68% des Tunisiens imputent la cherté de la vie à l’absence de contrôle économique depuis la révolution

L’Observatoire de la Protection du Consommateur et des Contribuables ILEF a mené une enquête, du 15 décembre 2012 au 15 mars 2013, avec un échantillon de 1500 personnes de différents âges, catégories sociales et lieux géographiques, dont l’objectif est d’évaluer les différents services et prestations publics.

Les résultats de cette enquête démontrent que 68% des Tunisiens interrogés imputent la cherté de la vie, le phénomène de la contrebande et celui du monopole à l’absence de contrôle économique.

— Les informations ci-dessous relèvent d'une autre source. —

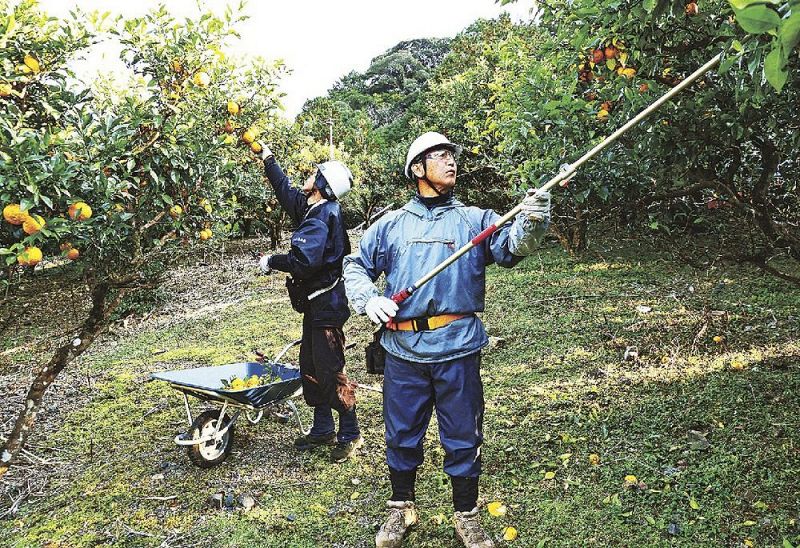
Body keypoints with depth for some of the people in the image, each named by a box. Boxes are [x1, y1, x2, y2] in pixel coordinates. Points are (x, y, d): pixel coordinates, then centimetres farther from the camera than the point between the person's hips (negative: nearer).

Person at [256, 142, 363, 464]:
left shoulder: (321, 217, -21)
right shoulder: (312, 209, 9)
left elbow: (303, 261, -30)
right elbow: (286, 192, 27)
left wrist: (271, 262, -13)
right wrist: (268, 160, 33)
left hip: (327, 306, -10)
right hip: (316, 304, 10)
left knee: (330, 371, -3)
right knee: (310, 367, 16)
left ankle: (350, 434, 11)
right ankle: (323, 429, 28)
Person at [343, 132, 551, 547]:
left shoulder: (474, 220, 5)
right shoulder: (391, 225, 9)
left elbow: (510, 248, -11)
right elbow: (356, 266, 15)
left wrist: (530, 224, -32)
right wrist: (369, 299, -4)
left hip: (457, 349, -1)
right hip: (403, 350, 1)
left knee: (463, 439, 10)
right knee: (402, 435, 14)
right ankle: (401, 508, 36)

Ils estiment, également,  que les services de contrôle économique sont absents depuis la révolution du 14 janvier 2011.

23% des personnes interrogées déclarent que l’absence de contrôle économique favoriserait la commercialisation de produits alimentaires impropres à la consommation.

Cette enquête fait, en outre, ressortir que 8% des Tunisiens jugent que l’instabilité sécuritaire et le manque de conscience des citoyens de leurs devoirs figurent parmi les principales causes de l’absence du contrôle économique.

57% des interviewés se sont déclarés non satisfaits des services fournis par les agents de la sécurité, relevant que ces derniers sont soucieux d’obéir aux instructions plutôt que d’appliquer la loi.

Quant aux services de transport, 63% des personnes interrogées critiquent les services fournis par la Société des transports de Tunis (Transtu) à cause de l’irrégularité des horaires des bus de la société.

Concernant les prestations fournies par l’administration tunisienne, 45% des enquêtés estiment que celle-ci est toujours mal organisée et ne respecte pas la loi en vigueur, à cause d’une mauvaise interprétation de la révolution tunisienne par les employés de la Fonction publique.

La même enquête indique que 78% des interrogés ont souligné la détérioration de la qualité des services municipaux, notamment en ce qui concerne la propreté et l’entretien de l’environnement.

36% des personnes enquêtées considèrent que la qualité des services des établissements de l’éducation sont médiocres, vu l’accroissement du phénomène d’absentéisme du corps enseignant, ainsi que l’absence de propreté et de sécurité dans ces établissements.

Toutefois, 66% des interrogés insistent sur la détérioration des services au sein des établissements de la santé publique, suite à l’encombrement et  à l’absence de médicaments, ainsi que la carence enregistrée au niveau des cadres médicaux.

L’enquête révèle, également, que 78% des interviewés considèrent que la qualité des services au sol  et aériens de la compagnie Tunisair est en dessous des attentes bien que 72% parmi eux jugent que le niveau des services des trains est satisfaisant.

48% des interrogés considèrent que les services des renseignements et d’accueil et  dans les tribunaux n’ont pas atteint le niveau requis.

Toujours selon la même source, 74% des personnes enquêtées soulignent qu’Internet a pris le relais quant aux services fournis par les maisons de la culture et autres.